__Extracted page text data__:
......
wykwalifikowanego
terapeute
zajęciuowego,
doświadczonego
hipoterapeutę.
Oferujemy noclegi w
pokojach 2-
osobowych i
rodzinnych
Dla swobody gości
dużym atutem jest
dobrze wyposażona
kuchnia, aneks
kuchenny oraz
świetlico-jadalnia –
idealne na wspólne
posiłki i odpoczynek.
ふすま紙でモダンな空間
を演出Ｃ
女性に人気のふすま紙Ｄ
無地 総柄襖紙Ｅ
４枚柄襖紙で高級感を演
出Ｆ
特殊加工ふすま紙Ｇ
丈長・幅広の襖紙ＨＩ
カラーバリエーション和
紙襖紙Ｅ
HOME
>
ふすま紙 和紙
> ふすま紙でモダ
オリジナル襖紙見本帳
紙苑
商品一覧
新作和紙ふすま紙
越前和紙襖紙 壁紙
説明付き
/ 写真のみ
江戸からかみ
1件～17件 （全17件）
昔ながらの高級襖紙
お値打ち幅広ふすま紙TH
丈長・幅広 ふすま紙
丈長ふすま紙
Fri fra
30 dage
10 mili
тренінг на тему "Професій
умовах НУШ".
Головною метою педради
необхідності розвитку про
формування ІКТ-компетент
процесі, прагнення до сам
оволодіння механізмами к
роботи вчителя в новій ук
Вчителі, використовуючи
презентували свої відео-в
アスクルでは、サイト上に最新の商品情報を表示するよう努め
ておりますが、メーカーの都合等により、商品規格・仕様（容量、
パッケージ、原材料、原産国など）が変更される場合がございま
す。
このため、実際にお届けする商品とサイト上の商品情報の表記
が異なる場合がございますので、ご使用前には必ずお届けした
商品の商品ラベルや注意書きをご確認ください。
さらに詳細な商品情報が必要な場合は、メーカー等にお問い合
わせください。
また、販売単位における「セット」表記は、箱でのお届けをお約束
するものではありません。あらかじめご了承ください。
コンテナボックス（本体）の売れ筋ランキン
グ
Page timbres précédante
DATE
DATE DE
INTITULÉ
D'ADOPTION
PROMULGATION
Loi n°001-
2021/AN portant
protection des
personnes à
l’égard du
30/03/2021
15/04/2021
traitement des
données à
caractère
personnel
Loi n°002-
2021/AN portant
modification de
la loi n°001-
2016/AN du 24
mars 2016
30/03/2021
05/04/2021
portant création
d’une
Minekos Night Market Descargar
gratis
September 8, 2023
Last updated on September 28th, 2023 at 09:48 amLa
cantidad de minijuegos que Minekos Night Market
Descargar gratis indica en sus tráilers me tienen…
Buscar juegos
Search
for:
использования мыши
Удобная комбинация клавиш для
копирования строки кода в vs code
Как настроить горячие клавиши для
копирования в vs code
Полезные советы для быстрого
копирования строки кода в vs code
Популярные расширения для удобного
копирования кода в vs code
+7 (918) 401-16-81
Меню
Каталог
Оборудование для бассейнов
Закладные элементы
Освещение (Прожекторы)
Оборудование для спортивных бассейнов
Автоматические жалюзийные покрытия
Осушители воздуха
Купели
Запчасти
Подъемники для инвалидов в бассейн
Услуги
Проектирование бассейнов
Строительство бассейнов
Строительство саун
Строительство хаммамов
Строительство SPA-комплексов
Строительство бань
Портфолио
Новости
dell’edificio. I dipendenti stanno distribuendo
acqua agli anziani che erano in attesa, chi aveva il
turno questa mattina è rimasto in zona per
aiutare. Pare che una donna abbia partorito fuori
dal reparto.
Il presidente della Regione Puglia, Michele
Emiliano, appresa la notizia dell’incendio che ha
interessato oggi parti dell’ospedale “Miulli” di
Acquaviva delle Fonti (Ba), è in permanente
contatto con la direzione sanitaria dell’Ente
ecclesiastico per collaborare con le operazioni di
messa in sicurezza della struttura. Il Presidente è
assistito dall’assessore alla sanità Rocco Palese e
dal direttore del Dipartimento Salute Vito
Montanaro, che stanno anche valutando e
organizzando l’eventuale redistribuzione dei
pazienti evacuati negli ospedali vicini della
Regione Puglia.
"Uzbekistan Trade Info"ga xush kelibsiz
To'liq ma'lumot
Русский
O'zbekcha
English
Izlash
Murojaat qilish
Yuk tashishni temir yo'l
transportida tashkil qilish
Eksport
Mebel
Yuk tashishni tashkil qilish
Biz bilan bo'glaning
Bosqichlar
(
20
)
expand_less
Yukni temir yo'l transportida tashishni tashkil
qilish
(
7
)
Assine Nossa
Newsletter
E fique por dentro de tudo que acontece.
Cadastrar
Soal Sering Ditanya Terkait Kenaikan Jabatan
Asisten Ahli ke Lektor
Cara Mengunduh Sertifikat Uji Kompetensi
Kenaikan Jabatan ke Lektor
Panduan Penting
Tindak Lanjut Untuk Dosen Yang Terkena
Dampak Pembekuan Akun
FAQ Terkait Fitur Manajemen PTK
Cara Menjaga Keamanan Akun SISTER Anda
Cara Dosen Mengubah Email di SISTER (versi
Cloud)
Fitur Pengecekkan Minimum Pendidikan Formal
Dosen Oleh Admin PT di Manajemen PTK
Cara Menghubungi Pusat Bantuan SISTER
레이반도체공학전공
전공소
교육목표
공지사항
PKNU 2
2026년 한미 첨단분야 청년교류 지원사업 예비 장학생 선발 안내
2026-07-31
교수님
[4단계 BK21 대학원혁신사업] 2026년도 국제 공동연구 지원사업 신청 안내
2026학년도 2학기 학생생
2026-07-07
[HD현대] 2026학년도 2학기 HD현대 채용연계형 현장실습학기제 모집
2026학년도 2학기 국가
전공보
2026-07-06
......
__Action item__:
Copy out only the lines of the records above from the one with "portant création" through the one with "messa in sicurezza", exactly as they stand, both included.

__Finished exercise__:
portant création
d’une
Minekos Night Market Descargar
gratis
September 8, 2023
Last updated on September 28th, 2023 at 09:48 amLa
cantidad de minijuegos que Minekos Night Market
Descargar gratis indica en sus tráilers me tienen…
Buscar juegos
Search
for:
использования мыши
Удобная комбинация клавиш для
копирования строки кода в vs code
Как настроить горячие клавиши для
копирования в vs code
Полезные советы для быстрого
копирования строки кода в vs code
Популярные расширения для удобного
копирования кода в vs code
+7 (918) 401-16-81
Меню
Каталог
Оборудование для бассейнов
Закладные элементы
Освещение (Прожекторы)
Оборудование для спортивных бассейнов
Автоматические жалюзийные покрытия
Осушители воздуха
Купели
Запчасти
Подъемники для инвалидов в бассейн
Услуги
Проектирование бассейнов
Строительство бассейнов
Строительство саун
Строительство хаммамов
Строительство SPA-комплексов
Строительство бань
Портфолио
Новости
dell’edificio. I dipendenti stanno distribuendo
acqua agli anziani che erano in attesa, chi aveva il
turno questa mattina è rimasto in zona per
aiutare. Pare che una donna abbia partorito fuori
dal reparto.
Il presidente della Regione Puglia, Michele
Emiliano, appresa la notizia dell’incendio che ha
interessato oggi parti dell’ospedale “Miulli” di
Acquaviva delle Fonti (Ba), è in permanente
contatto con la direzione sanitaria dell’Ente
ecclesiastico per collaborare con le operazioni di
messa in sicurezza della struttura. Il Presidente è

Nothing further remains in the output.